I used some of the tomatoes in salads and fried as part of a hot breakfast.
and 4 stalks of celery
The carrots are just reaching harvestable size. They are lovely and sweet too – I really must plant another block of them to ensure continuous supply. The problem is that the backyard is the obvious place to do so, and the chickens keep ‘getting loose’ and digging up anything I plant.
The celery is great at the moment. I find it is such a rewarding thing to grow because it doesn’t go limp in the fridge like invariably does with the stuff I buy.
Like always the silverbeet is a reliable producer. I’ve served it steamed as a side dish and with a hot breakfast.
A few blueberries
The Misty blueberries have been ripening at the rate of a few per week. It is also flowering and setting new fruit at the moment. I’ve been snacking on blueberries when I wander about the garden.
An apple
The apple tree has been giving me approximately an apple a week. Being the second (Autumn) crop, the apples are on the smaller side.

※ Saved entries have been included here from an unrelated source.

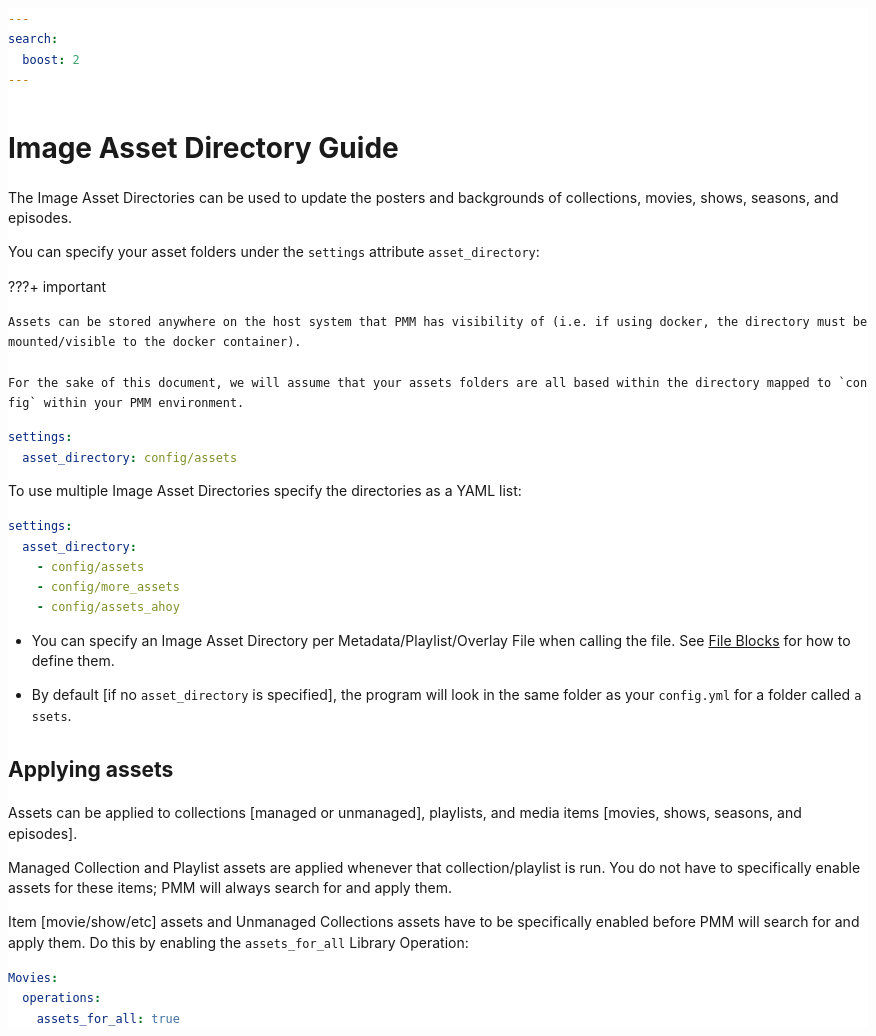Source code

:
 ```yaml
---
search:
  boost: 2
---
```

# Image Asset Directory Guide

The Image Asset Directories can be used to update the posters and backgrounds of collections, movies, shows, seasons, and episodes.

You can specify your asset folders under the `settings` attribute `asset_directory`:


???+ important 

    Assets can be stored anywhere on the host system that PMM has visibility of (i.e. if using docker, the directory must be mounted/visible to the docker container).

    For the sake of this document, we will assume that your assets folders are all based within the directory mapped to `config` within your PMM environment.

```yaml
settings:
  asset_directory: config/assets
```

To use multiple Image Asset Directories specify the directories as a YAML list:

```yaml
settings:
  asset_directory:
    - config/assets
    - config/more_assets
    - config/assets_ahoy
```

* You can specify an Image Asset Directory per Metadata/Playlist/Overlay File when calling the file. See [File Blocks](../../config/files.md) for how to define them.

* By default [if no `asset_directory` is specified], the program will look in the same folder as your `config.yml` for a folder called `assets`.

## Applying assets

Assets can be applied to collections [managed or unmanaged], playlists, and media items [movies, shows, seasons, and episodes].

Managed Collection and Playlist assets are applied whenever that collection/playlist is run.  You do not have to specifically enable assets for these items; PMM will always search for and apply them.
  
Item [movie/show/etc] assets and Unmanaged Collections assets have to be specifically enabled before PMM will search for and apply them.  Do this by enabling the `assets_for_all` Library Operation:

```yaml
Movies:
  operations:
    assets_for_all: true
```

The shelling peas are just starting to reach maturity now. I’ve harvested a few pods for snacking, but the vast majority of the crop is coming.
A turnip
I roasted once of the turnips as part of a pork roast dinner this week. I also roasted some daikon, which was remarkably successful. I think I’ll be coming up with new uses for daikon quite a bit over the next few months. They are getting enormous!
and a Wombok cabbage
I lightly stir-fried the broccolini with some of the wombok along with garlic, ginger and soy. I would have added chilli if it wasn’t for the kids (who didn’t eat it anyway).
Eggs (average of perhaps 2-3 per day)
I’m always forgetting to mention our eggs. The chooks are slower over winter, but are still providing more than we can use.
Lettuce (iceberg and mini cos)
Used in salads. I’m almost out of lettuce so I should probably get some seedlings to fill the gap.
Wild Rocket (a handful or so)
These have self-seeded around the front yard. I’m quite pleased about that because I forgot to intentionally plant it and I *love* wild rocket.
1 Rhubarb stalk
This was the first harvest from my rhubarb. I was planning to wait until Spring before harvesting for the the first time, but my father in law wanted to try some – raw. Strange I know, but he ate some and concluded that is wasn’t as tart and punchy as normal rhubarb. Not sure if this is because it is wintertime, nor whether this is a good or bad thing.